Des dauphins morts s'échouent toujours avec une effarante régularité sur le rivage, le corail étouffe sous une couche de pétrole: deux ans après la pire marée noire de l'histoire américaine, le golfe du Mexique est loin d'avoir pansé ses plaies.

Le 20 avril 2010, une déflagration secoue la plateforme Deepwater Horizon, exploitée par BP. Onze employés sont tués. Du pétrole commence à s'écouler dans la mer.

Il faudra 87 jours au pétrolier britannique pour venir à bout de la fuite du puits Macondo, par 1500 mètres de profondeur. En près de trois mois, 780 millions de litres de brut se seront écoulés dans le golfe du Mexique.

La catastrophe écologique ne fait plus depuis longtemps la une de la presse américaine, pourtant, les pêcheurs et les habitants du pourtour du golfe continuent à retrouver des crevettes sans yeux ou des crabes criblés de trous. Des analyses montrent que le killi («killifish»), un petit poisson à la base de l'alimentation de nombreuses espèces, est infesté de produits chimiques.
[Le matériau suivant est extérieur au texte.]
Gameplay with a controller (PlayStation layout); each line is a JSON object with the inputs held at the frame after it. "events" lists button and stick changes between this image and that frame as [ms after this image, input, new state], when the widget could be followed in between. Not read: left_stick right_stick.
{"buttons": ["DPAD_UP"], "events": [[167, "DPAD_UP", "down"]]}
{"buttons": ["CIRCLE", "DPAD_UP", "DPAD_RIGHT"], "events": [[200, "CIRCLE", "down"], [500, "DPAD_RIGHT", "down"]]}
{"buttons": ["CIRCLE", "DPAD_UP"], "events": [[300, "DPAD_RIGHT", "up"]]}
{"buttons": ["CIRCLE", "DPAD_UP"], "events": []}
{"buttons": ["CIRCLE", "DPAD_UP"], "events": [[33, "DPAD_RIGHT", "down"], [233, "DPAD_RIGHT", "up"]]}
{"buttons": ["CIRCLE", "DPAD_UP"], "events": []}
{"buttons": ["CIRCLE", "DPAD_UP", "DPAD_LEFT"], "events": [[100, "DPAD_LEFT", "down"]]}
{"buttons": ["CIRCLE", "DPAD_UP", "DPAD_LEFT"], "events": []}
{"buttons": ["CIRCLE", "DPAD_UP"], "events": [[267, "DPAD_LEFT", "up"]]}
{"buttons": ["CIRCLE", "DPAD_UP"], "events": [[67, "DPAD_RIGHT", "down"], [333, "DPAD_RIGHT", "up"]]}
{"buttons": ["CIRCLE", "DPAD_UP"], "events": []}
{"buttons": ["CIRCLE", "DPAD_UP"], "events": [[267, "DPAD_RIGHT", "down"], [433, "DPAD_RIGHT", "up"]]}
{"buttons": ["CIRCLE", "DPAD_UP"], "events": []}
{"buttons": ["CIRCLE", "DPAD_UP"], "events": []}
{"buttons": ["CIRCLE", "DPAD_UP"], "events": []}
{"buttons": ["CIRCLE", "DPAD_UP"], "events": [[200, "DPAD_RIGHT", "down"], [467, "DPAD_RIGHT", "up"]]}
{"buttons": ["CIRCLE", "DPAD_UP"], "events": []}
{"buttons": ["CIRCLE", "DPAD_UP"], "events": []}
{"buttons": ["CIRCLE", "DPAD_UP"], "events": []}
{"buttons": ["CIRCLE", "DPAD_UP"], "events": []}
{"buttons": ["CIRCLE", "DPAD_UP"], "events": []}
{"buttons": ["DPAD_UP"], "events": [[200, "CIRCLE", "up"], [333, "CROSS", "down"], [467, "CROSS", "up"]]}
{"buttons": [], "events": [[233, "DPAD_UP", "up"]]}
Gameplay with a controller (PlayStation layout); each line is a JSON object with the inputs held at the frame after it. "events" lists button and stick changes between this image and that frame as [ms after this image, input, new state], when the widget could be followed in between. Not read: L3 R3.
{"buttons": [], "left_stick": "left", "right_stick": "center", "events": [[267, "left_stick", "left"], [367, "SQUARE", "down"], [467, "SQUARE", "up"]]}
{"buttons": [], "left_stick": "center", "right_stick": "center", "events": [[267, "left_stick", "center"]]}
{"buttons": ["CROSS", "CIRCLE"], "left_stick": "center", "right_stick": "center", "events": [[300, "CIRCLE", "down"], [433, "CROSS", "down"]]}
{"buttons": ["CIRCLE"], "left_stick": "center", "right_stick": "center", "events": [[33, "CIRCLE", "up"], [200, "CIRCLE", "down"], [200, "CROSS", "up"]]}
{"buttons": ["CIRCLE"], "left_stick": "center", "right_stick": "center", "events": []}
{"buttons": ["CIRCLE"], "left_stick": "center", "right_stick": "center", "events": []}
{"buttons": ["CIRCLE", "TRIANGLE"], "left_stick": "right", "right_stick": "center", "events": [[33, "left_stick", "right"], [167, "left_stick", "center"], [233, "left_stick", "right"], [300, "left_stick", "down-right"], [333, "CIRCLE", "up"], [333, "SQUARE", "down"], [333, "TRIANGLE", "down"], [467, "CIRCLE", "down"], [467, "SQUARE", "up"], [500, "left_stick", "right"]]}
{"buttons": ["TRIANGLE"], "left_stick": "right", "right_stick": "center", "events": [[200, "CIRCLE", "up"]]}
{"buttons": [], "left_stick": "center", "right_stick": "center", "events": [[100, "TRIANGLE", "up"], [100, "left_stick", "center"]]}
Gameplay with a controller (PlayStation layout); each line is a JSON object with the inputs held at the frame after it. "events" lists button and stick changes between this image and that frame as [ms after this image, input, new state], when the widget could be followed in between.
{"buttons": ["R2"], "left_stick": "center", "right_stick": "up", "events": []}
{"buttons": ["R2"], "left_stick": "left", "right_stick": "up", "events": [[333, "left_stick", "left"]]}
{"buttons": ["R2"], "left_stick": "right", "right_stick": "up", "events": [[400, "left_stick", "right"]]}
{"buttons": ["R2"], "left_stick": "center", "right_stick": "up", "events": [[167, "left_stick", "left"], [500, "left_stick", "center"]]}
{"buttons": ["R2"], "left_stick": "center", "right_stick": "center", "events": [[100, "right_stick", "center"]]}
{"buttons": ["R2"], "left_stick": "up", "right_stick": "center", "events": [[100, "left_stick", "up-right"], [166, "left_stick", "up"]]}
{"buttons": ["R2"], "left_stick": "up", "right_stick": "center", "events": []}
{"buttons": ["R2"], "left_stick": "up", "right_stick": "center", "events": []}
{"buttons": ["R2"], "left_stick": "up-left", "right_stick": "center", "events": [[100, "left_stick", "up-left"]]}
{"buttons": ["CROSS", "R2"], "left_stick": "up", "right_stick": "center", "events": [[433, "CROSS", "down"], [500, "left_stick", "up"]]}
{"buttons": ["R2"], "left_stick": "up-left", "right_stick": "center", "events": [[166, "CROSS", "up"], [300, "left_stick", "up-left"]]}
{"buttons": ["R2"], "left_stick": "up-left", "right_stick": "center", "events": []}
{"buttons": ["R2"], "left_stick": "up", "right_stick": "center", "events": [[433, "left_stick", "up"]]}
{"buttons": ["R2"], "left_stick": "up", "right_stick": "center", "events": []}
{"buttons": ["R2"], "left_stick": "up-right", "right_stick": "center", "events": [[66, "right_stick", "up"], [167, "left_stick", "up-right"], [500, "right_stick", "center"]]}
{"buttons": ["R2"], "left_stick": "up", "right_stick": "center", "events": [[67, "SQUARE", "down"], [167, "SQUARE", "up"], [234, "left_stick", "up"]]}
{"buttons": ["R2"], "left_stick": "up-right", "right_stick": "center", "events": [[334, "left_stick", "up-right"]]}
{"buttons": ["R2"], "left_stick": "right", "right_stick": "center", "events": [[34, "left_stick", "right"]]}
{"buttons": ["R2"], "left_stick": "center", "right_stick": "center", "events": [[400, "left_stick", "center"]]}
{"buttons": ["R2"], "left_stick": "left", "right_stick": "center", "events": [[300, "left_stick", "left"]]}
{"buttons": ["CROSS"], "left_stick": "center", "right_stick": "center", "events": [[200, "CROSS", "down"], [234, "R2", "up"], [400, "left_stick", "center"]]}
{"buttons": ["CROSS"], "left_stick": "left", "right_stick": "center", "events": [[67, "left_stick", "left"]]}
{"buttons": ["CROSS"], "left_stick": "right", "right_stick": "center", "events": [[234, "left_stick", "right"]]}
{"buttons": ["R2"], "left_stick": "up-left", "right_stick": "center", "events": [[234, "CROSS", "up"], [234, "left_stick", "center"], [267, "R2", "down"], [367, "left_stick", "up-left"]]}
Pour tenter d'empêcher le pétrole d'atteindre les côtes, BP avait aspergé les nappes de brut de dispersants. Ces produits, couplés à des vents et des courants favorables et au travail des équipes de nettoyage, ont permis d'éviter la catastrophe écologique redoutée dans les marais de Louisiane, un écosystème très fragile. Mais, à en croire les associations écologistes, les dispersants rendent le travail de nettoyage du pétrole très difficile.

Des effets sur «plusieurs générations»

De plus «du pétrole se trouve toujours dans l'eau», assure Wilma Subra, chimiste et militante qui analyse régulièrement la faune et la flore marines du golfe du Mexique. «Le pétrole est toujours présent dans les marais, dans les estuaires et sur les plages. Les gens continuent à y être exposés».

À l'en croire, il est encore bien trop tôt pour prévoir les impacts à long terme de la catastrophe sur l'écosystème. Ses effets pourraient se faire sentir sur «plusieurs générations».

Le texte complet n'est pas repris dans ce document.